A: The most impactful outcomes – being subjective here, but the pattern is recurring and the number of users very large – is when a system of record can be harvested for authoritative data, then the data ameliorated and used to maintain a hosted feature service in ArcGIS Enterprise or Online, which of course delivers a performant data source to Esri apps. The source system might be FTP, HTTP, WFS, Protocol Buffer, a REST API endpoint – anything. The advantage of this pattern is you can automate data provision to Esri users with no downtime and without disrupting the system of record.
Q: I have heard of FME server. Do you support that?
A: I mentioned that the ArcGIS and FME server products are different – meaning separate – but they have functional overlap. Data Interoperability for ArcGIS Enterprise delivers web ETL in the geoprocessing service framework, a good pattern for doing things like scaling format translation work, or processing file-based data sources heavily used in your organization, for example you may process a lot of Excel files. FME Server can be used in the same way but wouldn’t be a good investment compared to licensing Data Interoperability for an existing ArcGIS Enterprise installation. However, FME Server has a rich trigger-action automation capability that can be used for complex integrations amongst multiple systems. If your work is about integrations that do not emit results to a client but perform synchronizations, then FME Server may be indicated. If installed alongside ArcGIS Enterprise, your integrations can include ArcGIS software like ArcPy or the ArcGIS Python API.
Q: What is in the roadmap for Data Interoperability?
A: There is always a long list of format and transformation functionality in the pipeline, but a couple of things stand out which are close to release so hopefully will be out by the time this Q&A goes out the door. The first is the maturing of tools to interact with big data. An example I intend to blog about is retrieving large compressed CSV data (that changes daily) from the web, then using GeoAnalytics Desktop to do some parallelized Spark processing in Pro, then sending the results as a Parquet file to a cloud platform where it can be queried by anyone; all as an ETL toolset. Automating this so it happens daily on a schedule will drive the point home. A second development we expect to be a crowd-pleaser is the ability to manage ArcGIS Online items within an ETL workflow, that means the upload, overwrite, download or deletion of the many Online item types you can create with Data Interoperability. This will close the loop on sharing ETL processing on Esri’s public cloud.
Q: Can you talk about more futures – not just Data Interoperability, but generally in the areas of ETL, app integration and such?
A: Nothing is going away, so file-based and network-based data sources will continue to exist, but for some time now and increasingly, data is moved around in web formats like JSON, and we are seeing trends in services with protocol buffer payloads, and formats optimized for moving big data around, like Parquet.
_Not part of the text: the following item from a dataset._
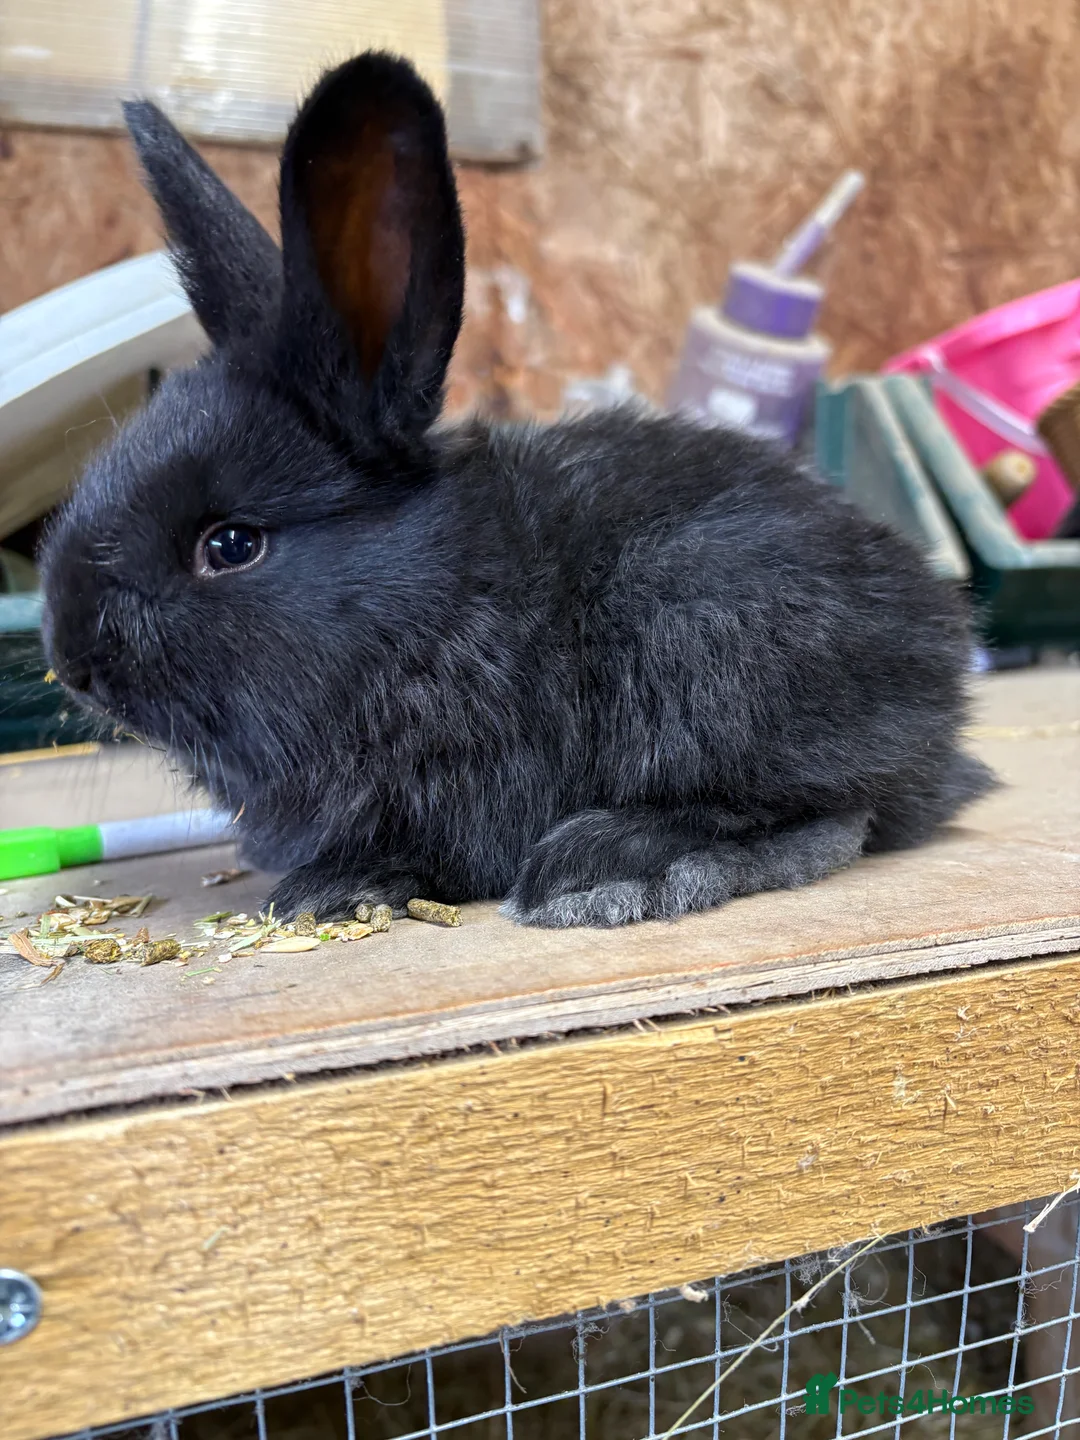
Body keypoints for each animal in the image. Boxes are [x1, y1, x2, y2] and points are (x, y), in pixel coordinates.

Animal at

Interacting with REST APIs is almost old hat now and made simple with Data Interoperability. You can take it for granted that formats or protocols that have traction in industry will be supported by Data Interoperability. Focus on your work and tell us what you need, the future will be built for you.
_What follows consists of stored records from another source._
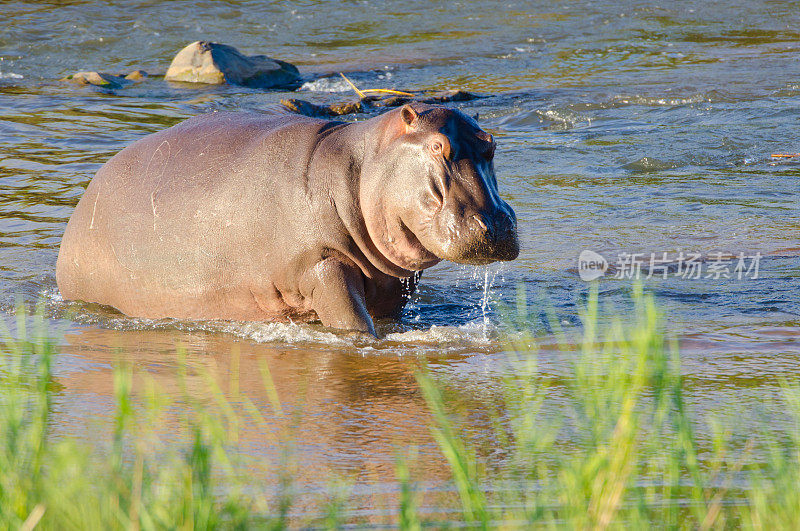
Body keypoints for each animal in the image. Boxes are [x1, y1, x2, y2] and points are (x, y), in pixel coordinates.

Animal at [56, 104, 520, 336]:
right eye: (439, 146)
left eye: (492, 144)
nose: (497, 223)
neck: (360, 166)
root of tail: (87, 195)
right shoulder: (322, 265)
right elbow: (354, 324)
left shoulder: (392, 282)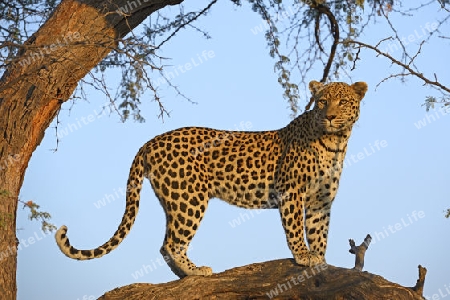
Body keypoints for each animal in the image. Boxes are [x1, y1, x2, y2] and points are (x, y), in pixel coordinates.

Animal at [55, 80, 366, 278]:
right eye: (322, 101)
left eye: (343, 102)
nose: (330, 116)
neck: (335, 142)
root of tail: (150, 141)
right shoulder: (292, 192)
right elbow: (295, 230)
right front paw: (303, 256)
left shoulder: (321, 201)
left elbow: (319, 232)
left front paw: (320, 259)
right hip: (189, 198)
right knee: (172, 243)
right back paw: (196, 271)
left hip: (174, 199)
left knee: (166, 244)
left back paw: (184, 276)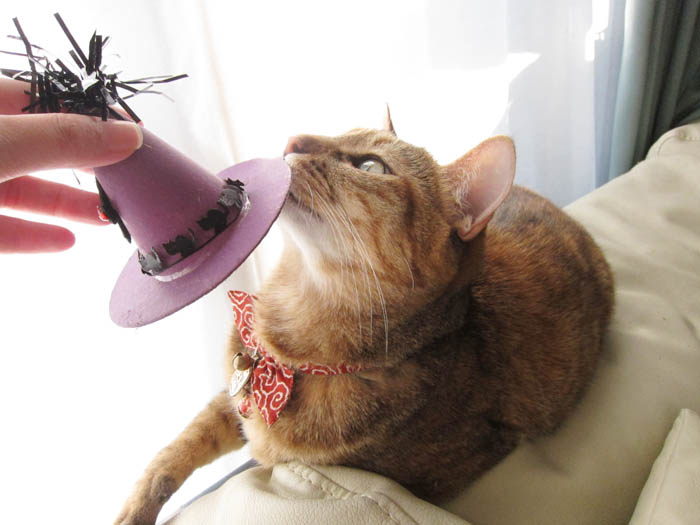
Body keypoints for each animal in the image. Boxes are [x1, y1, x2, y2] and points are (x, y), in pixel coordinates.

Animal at [115, 115, 614, 525]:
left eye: (372, 166)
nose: (293, 138)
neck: (289, 357)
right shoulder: (232, 396)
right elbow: (174, 454)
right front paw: (134, 508)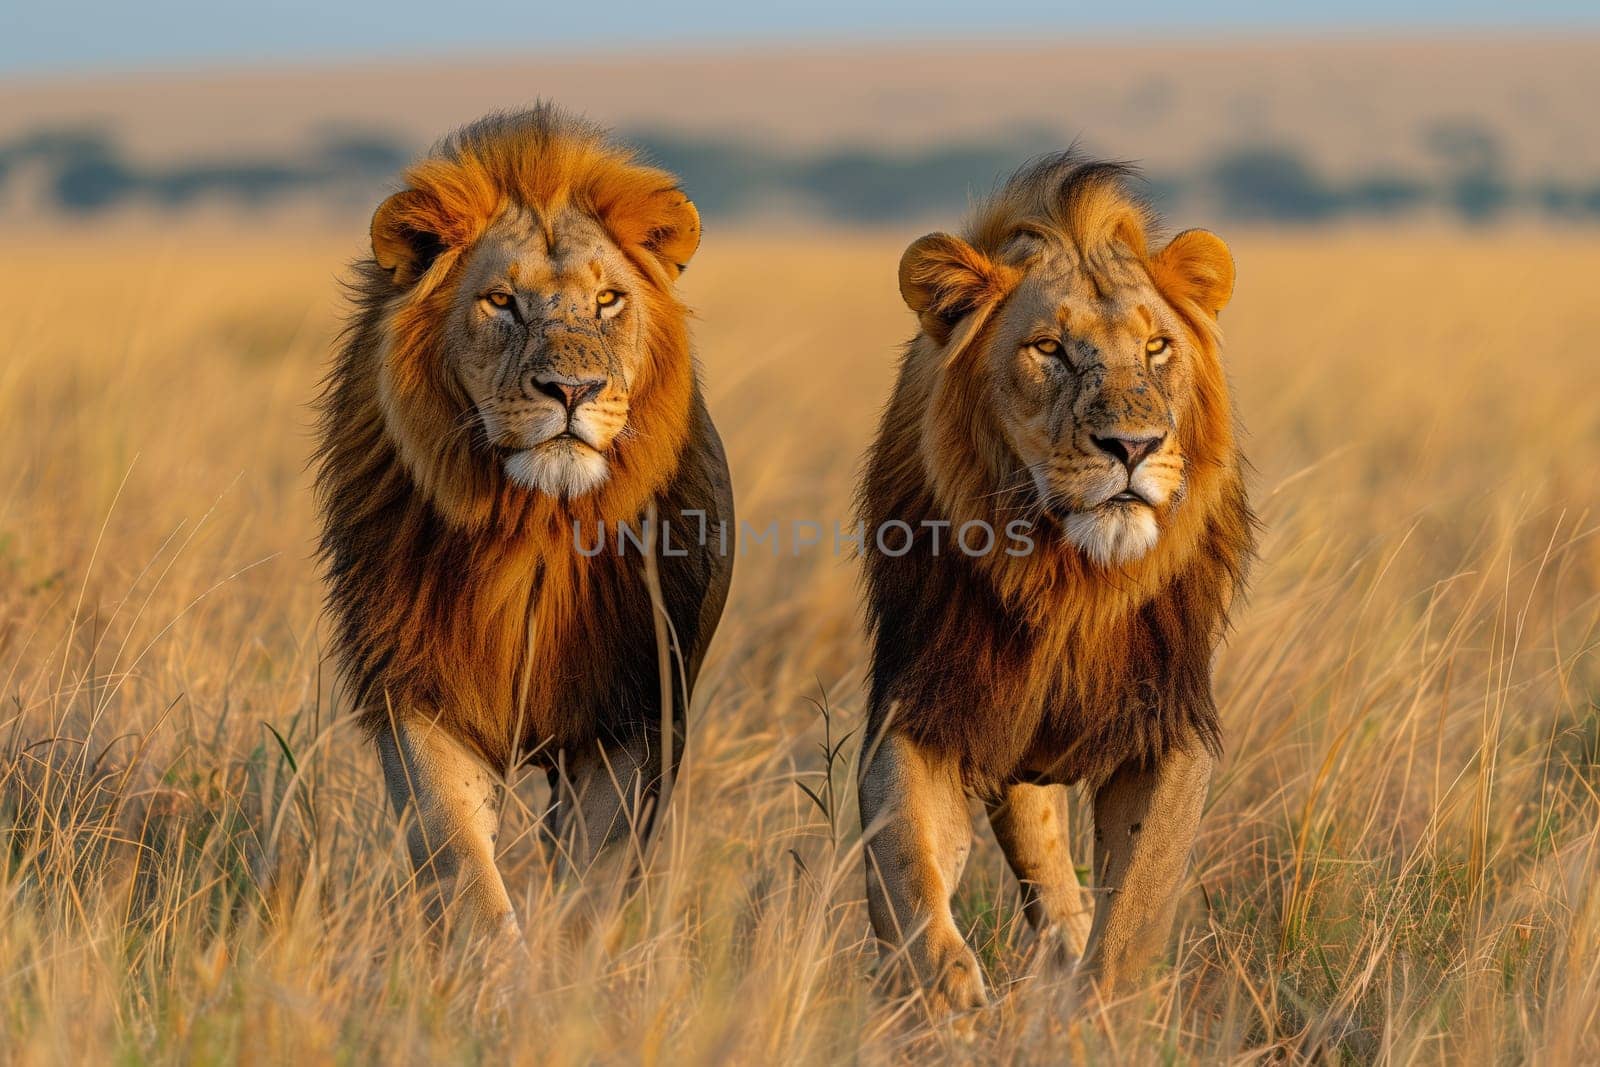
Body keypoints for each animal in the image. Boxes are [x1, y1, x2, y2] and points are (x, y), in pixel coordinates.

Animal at [313, 106, 736, 940]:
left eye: (608, 301)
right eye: (502, 301)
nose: (572, 389)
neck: (535, 525)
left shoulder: (629, 723)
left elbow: (594, 883)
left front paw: (575, 966)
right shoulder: (420, 694)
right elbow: (461, 863)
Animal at [857, 151, 1254, 1017]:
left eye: (1158, 347)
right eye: (1050, 349)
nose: (1133, 446)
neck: (1068, 579)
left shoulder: (1166, 717)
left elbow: (1135, 905)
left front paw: (1096, 1016)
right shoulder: (931, 702)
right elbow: (905, 863)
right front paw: (949, 1001)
Q: Where can I get more information about Data Interoperability in particular, and ETL related topics in general?
A: Your Esri representative will be pleased to advise you on Data Interoperability licensing. ETL is a big topic and a well-documented industry discipline, but to really bootstrap your project consider a professional services engagement with your local Esri representative or partner. For background material, search on GeoNet within the Open Platform, Standards and Interoperability space.